What you have to do: Before you return the lines below, strip out any images and keep every word as written.

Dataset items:
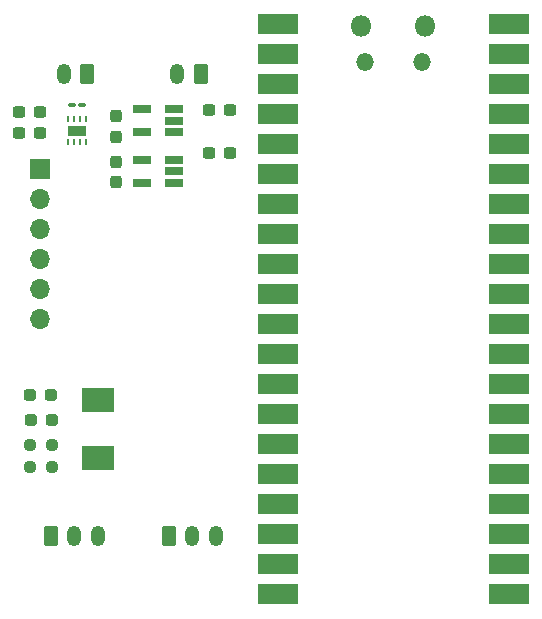
<source format=gts>
%TF.GenerationSoftware,KiCad,Pcbnew,(6.0.1)*%
%TF.CreationDate,2022-08-20T19:26:56-07:00*%
%TF.ProjectId,frame_board,6672616d-655f-4626-9f61-72642e6b6963,rev?*%
%TF.SameCoordinates,Original*%
%TF.FileFunction,Soldermask,Top*%
%TF.FilePolarity,Negative*%
%FSLAX46Y46*%
G04 Gerber Fmt 4.6, Leading zero omitted, Abs format (unit mm)*
G04 Created by KiCad (PCBNEW (6.0.1)) date 2022-08-20 19:26:56*
%MOMM*%
%LPD*%
G01*
G04 APERTURE LIST*
G04 Aperture macros list*
%AMRoundRect*
0 Rectangle with rounded corners*
0 $1 Rounding radius*
0 $2 $3 $4 $5 $6 $7 $8 $9 X,Y pos of 4 corners*
0 Add a 4 corners polygon primitive as box body*
4,1,4,$2,$3,$4,$5,$6,$7,$8,$9,$2,$3,0*
0 Add four circle primitives for the rounded corners*
1,1,$1+$1,$2,$3*
1,1,$1+$1,$4,$5*
1,1,$1+$1,$6,$7*
1,1,$1+$1,$8,$9*
0 Add four rect primitives between the rounded corners*
20,1,$1+$1,$2,$3,$4,$5,0*
20,1,$1+$1,$4,$5,$6,$7,0*
20,1,$1+$1,$6,$7,$8,$9,0*
20,1,$1+$1,$8,$9,$2,$3,0*%
G04 Aperture macros list end*
%ADD10R,0.250000X0.500000*%
%ADD11R,1.600000X0.900000*%
%ADD12R,3.500000X1.700000*%
%ADD13O,1.800000X1.800000*%
%ADD14O,1.500000X1.500000*%
%ADD15RoundRect,0.250000X-0.350000X-0.625000X0.350000X-0.625000X0.350000X0.625000X-0.350000X0.625000X0*%
%ADD16O,1.200000X1.750000*%
%ADD17RoundRect,0.237500X-0.250000X-0.237500X0.250000X-0.237500X0.250000X0.237500X-0.250000X0.237500X0*%
%ADD18RoundRect,0.237500X0.287500X0.237500X-0.287500X0.237500X-0.287500X-0.237500X0.287500X-0.237500X0*%
%ADD19R,1.560000X0.650000*%
%ADD20RoundRect,0.100000X-0.217500X-0.100000X0.217500X-0.100000X0.217500X0.100000X-0.217500X0.100000X0*%
%ADD21R,2.800000X2.150000*%
%ADD22RoundRect,0.237500X-0.300000X-0.237500X0.300000X-0.237500X0.300000X0.237500X-0.300000X0.237500X0*%
%ADD23RoundRect,0.237500X-0.237500X0.300000X-0.237500X-0.300000X0.237500X-0.300000X0.237500X0.300000X0*%
%ADD24RoundRect,0.237500X0.300000X0.237500X-0.300000X0.237500X-0.300000X-0.237500X0.300000X-0.237500X0*%
%ADD25RoundRect,0.250000X0.350000X0.625000X-0.350000X0.625000X-0.350000X-0.625000X0.350000X-0.625000X0*%
%ADD26R,1.700000X1.700000*%
%ADD27O,1.700000X1.700000*%
G04 APERTURE END LIST*
D10*
X159662458Y-104850000D03*
X159162458Y-104850000D03*
X158662458Y-104850000D03*
X158162458Y-104850000D03*
X158162458Y-106750000D03*
X158662458Y-106750000D03*
X159162458Y-106750000D03*
X159662458Y-106750000D03*
D11*
X158912458Y-105800000D03*
D12*
X195490000Y-96795000D03*
X195490000Y-99335000D03*
X195490000Y-101875000D03*
X195490000Y-104415000D03*
X195490000Y-106955000D03*
X195490000Y-109495000D03*
X195490000Y-112035000D03*
X195490000Y-114575000D03*
X195490000Y-117115000D03*
X195490000Y-119655000D03*
X195490000Y-122195000D03*
X195490000Y-124735000D03*
X195490000Y-127275000D03*
X195490000Y-129815000D03*
X195490000Y-132355000D03*
X195490000Y-134895000D03*
X195490000Y-137435000D03*
X195490000Y-139975000D03*
X195490000Y-142515000D03*
X195490000Y-145055000D03*
X175910000Y-145055000D03*
X175910000Y-142515000D03*
X175910000Y-139975000D03*
X175910000Y-137435000D03*
X175910000Y-134895000D03*
X175910000Y-132355000D03*
X175910000Y-129815000D03*
X175910000Y-127275000D03*
X175910000Y-124735000D03*
X175910000Y-122195000D03*
X175910000Y-119655000D03*
X175910000Y-117115000D03*
X175910000Y-114575000D03*
X175910000Y-112035000D03*
X175910000Y-109495000D03*
X175910000Y-106955000D03*
X175910000Y-104415000D03*
X175910000Y-101875000D03*
X175910000Y-99335000D03*
X175910000Y-96795000D03*
D13*
X182975000Y-96925000D03*
D14*
X188125000Y-99955000D03*
X183275000Y-99955000D03*
D13*
X188425000Y-96925000D03*
D15*
X166700000Y-140100000D03*
D16*
X168700000Y-140100000D03*
X170700000Y-140100000D03*
D17*
X154975000Y-134300000D03*
X156800000Y-134300000D03*
X154987500Y-132400000D03*
X156812500Y-132400000D03*
D18*
X156700000Y-128200000D03*
X154950000Y-128200000D03*
X156800000Y-130300000D03*
X155050000Y-130300000D03*
D19*
X167125000Y-105900000D03*
X167125000Y-104950000D03*
X167125000Y-104000000D03*
X164425000Y-104000000D03*
X164425000Y-105900000D03*
X164425000Y-110200000D03*
X164425000Y-108300000D03*
X167125000Y-108300000D03*
X167125000Y-109250000D03*
X167125000Y-110200000D03*
D20*
X158497458Y-103600000D03*
X159312458Y-103600000D03*
D21*
X160700000Y-128645000D03*
X160700000Y-133555000D03*
D22*
X155762500Y-106000000D03*
X154037500Y-106000000D03*
D23*
X162200000Y-104600000D03*
X162200000Y-106325000D03*
D24*
X171862500Y-107700000D03*
X170137500Y-107700000D03*
D22*
X154037500Y-104200000D03*
X155762500Y-104200000D03*
D23*
X162200000Y-108437500D03*
X162200000Y-110162500D03*
D24*
X171862500Y-104100000D03*
X170137500Y-104100000D03*
D25*
X169425000Y-101050000D03*
D16*
X167425000Y-101050000D03*
D15*
X156700000Y-140100000D03*
D16*
X158700000Y-140100000D03*
X160700000Y-140100000D03*
D26*
X155825000Y-109075000D03*
D27*
X155825000Y-111615000D03*
X155825000Y-114155000D03*
X155825000Y-116695000D03*
X155825000Y-119235000D03*
X155825000Y-121775000D03*
D25*
X159812458Y-101050000D03*
D16*
X157812458Y-101050000D03*
M02*

</source>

Reply:
<source format=gts>
%TF.GenerationSoftware,KiCad,Pcbnew,(6.0.1)*%
%TF.CreationDate,2022-08-20T19:26:56-07:00*%
%TF.ProjectId,frame_board,6672616d-655f-4626-9f61-72642e6b6963,rev?*%
%TF.SameCoordinates,Original*%
%TF.FileFunction,Soldermask,Top*%
%TF.FilePolarity,Negative*%
%FSLAX46Y46*%
G04 Gerber Fmt 4.6, Leading zero omitted, Abs format (unit mm)*
G04 Created by KiCad (PCBNEW (6.0.1)) date 2022-08-20 19:26:56*
%MOMM*%
%LPD*%
G01*
G04 APERTURE LIST*
G04 Aperture macros list*
%AMRoundRect*
0 Rectangle with rounded corners*
0 $1 Rounding radius*
0 $2 $3 $4 $5 $6 $7 $8 $9 X,Y pos of 4 corners*
0 Add a 4 corners polygon primitive as box body*
4,1,4,$2,$3,$4,$5,$6,$7,$8,$9,$2,$3,0*
0 Add four circle primitives for the rounded corners*
1,1,$1+$1,$2,$3*
1,1,$1+$1,$4,$5*
1,1,$1+$1,$6,$7*
1,1,$1+$1,$8,$9*
0 Add four rect primitives between the rounded corners*
20,1,$1+$1,$2,$3,$4,$5,0*
20,1,$1+$1,$4,$5,$6,$7,0*
20,1,$1+$1,$6,$7,$8,$9,0*
20,1,$1+$1,$8,$9,$2,$3,0*%
G04 Aperture macros list end*
%ADD10R,0.250000X0.500000*%
%ADD11R,1.600000X0.900000*%
%ADD12R,3.500000X1.700000*%
%ADD13O,1.800000X1.800000*%
%ADD14O,1.500000X1.500000*%
%ADD15RoundRect,0.250000X-0.350000X-0.625000X0.350000X-0.625000X0.350000X0.625000X-0.350000X0.625000X0*%
%ADD16O,1.200000X1.750000*%
%ADD17RoundRect,0.237500X-0.250000X-0.237500X0.250000X-0.237500X0.250000X0.237500X-0.250000X0.237500X0*%
%ADD18RoundRect,0.237500X0.287500X0.237500X-0.287500X0.237500X-0.287500X-0.237500X0.287500X-0.237500X0*%
%ADD19R,1.560000X0.650000*%
%ADD20RoundRect,0.100000X-0.217500X-0.100000X0.217500X-0.100000X0.217500X0.100000X-0.217500X0.100000X0*%
%ADD21R,2.800000X2.150000*%
%ADD22RoundRect,0.237500X-0.300000X-0.237500X0.300000X-0.237500X0.300000X0.237500X-0.300000X0.237500X0*%
%ADD23RoundRect,0.237500X-0.237500X0.300000X-0.237500X-0.300000X0.237500X-0.300000X0.237500X0.300000X0*%
%ADD24RoundRect,0.237500X0.300000X0.237500X-0.300000X0.237500X-0.300000X-0.237500X0.300000X-0.237500X0*%
%ADD25RoundRect,0.250000X0.350000X0.625000X-0.350000X0.625000X-0.350000X-0.625000X0.350000X-0.625000X0*%
%ADD26R,1.700000X1.700000*%
%ADD27O,1.700000X1.700000*%
G04 APERTURE END LIST*
D10*
X159662458Y-104850000D03*
X159162458Y-104850000D03*
X158662458Y-104850000D03*
X158162458Y-104850000D03*
X158162458Y-106750000D03*
X158662458Y-106750000D03*
X159162458Y-106750000D03*
X159662458Y-106750000D03*
D11*
X158912458Y-105800000D03*
D12*
X195490000Y-96795000D03*
X195490000Y-99335000D03*
X195490000Y-101875000D03*
X195490000Y-104415000D03*
X195490000Y-106955000D03*
X195490000Y-109495000D03*
X195490000Y-112035000D03*
X195490000Y-114575000D03*
X195490000Y-117115000D03*
X195490000Y-119655000D03*
X195490000Y-122195000D03*
X195490000Y-124735000D03*
X195490000Y-127275000D03*
X195490000Y-129815000D03*
X195490000Y-132355000D03*
X195490000Y-134895000D03*
X195490000Y-137435000D03*
X195490000Y-139975000D03*
X195490000Y-142515000D03*
X195490000Y-145055000D03*
X175910000Y-145055000D03*
X175910000Y-142515000D03*
X175910000Y-139975000D03*
X175910000Y-137435000D03*
X175910000Y-134895000D03*
X175910000Y-132355000D03*
X175910000Y-129815000D03*
X175910000Y-127275000D03*
X175910000Y-124735000D03*
X175910000Y-122195000D03*
X175910000Y-119655000D03*
X175910000Y-117115000D03*
X175910000Y-114575000D03*
X175910000Y-112035000D03*
X175910000Y-109495000D03*
X175910000Y-106955000D03*
X175910000Y-104415000D03*
X175910000Y-101875000D03*
X175910000Y-99335000D03*
X175910000Y-96795000D03*
D13*
X182975000Y-96925000D03*
D14*
X188125000Y-99955000D03*
X183275000Y-99955000D03*
D13*
X188425000Y-96925000D03*
D15*
X166700000Y-140100000D03*
D16*
X168700000Y-140100000D03*
X170700000Y-140100000D03*
D17*
X154975000Y-134300000D03*
X156800000Y-134300000D03*
X154987500Y-132400000D03*
X156812500Y-132400000D03*
D18*
X156700000Y-128200000D03*
X154950000Y-128200000D03*
X156800000Y-130300000D03*
X155050000Y-130300000D03*
D19*
X167125000Y-105900000D03*
X167125000Y-104950000D03*
X167125000Y-104000000D03*
X164425000Y-104000000D03*
X164425000Y-105900000D03*
X164425000Y-110200000D03*
X164425000Y-108300000D03*
X167125000Y-108300000D03*
X167125000Y-109250000D03*
X167125000Y-110200000D03*
D20*
X158497458Y-103600000D03*
X159312458Y-103600000D03*
D21*
X160700000Y-128645000D03*
X160700000Y-133555000D03*
D22*
X155762500Y-106000000D03*
X154037500Y-106000000D03*
D23*
X162200000Y-104600000D03*
X162200000Y-106325000D03*
D24*
X171862500Y-107700000D03*
X170137500Y-107700000D03*
D22*
X154037500Y-104200000D03*
X155762500Y-104200000D03*
D23*
X162200000Y-108437500D03*
X162200000Y-110162500D03*
D24*
X171862500Y-104100000D03*
X170137500Y-104100000D03*
D25*
X169425000Y-101050000D03*
D16*
X167425000Y-101050000D03*
D15*
X156700000Y-140100000D03*
D16*
X158700000Y-140100000D03*
X160700000Y-140100000D03*
D26*
X155825000Y-109075000D03*
D27*
X155825000Y-111615000D03*
X155825000Y-114155000D03*
X155825000Y-116695000D03*
X155825000Y-119235000D03*
X155825000Y-121775000D03*
D25*
X159812458Y-101050000D03*
D16*
X157812458Y-101050000D03*
M02*

</source>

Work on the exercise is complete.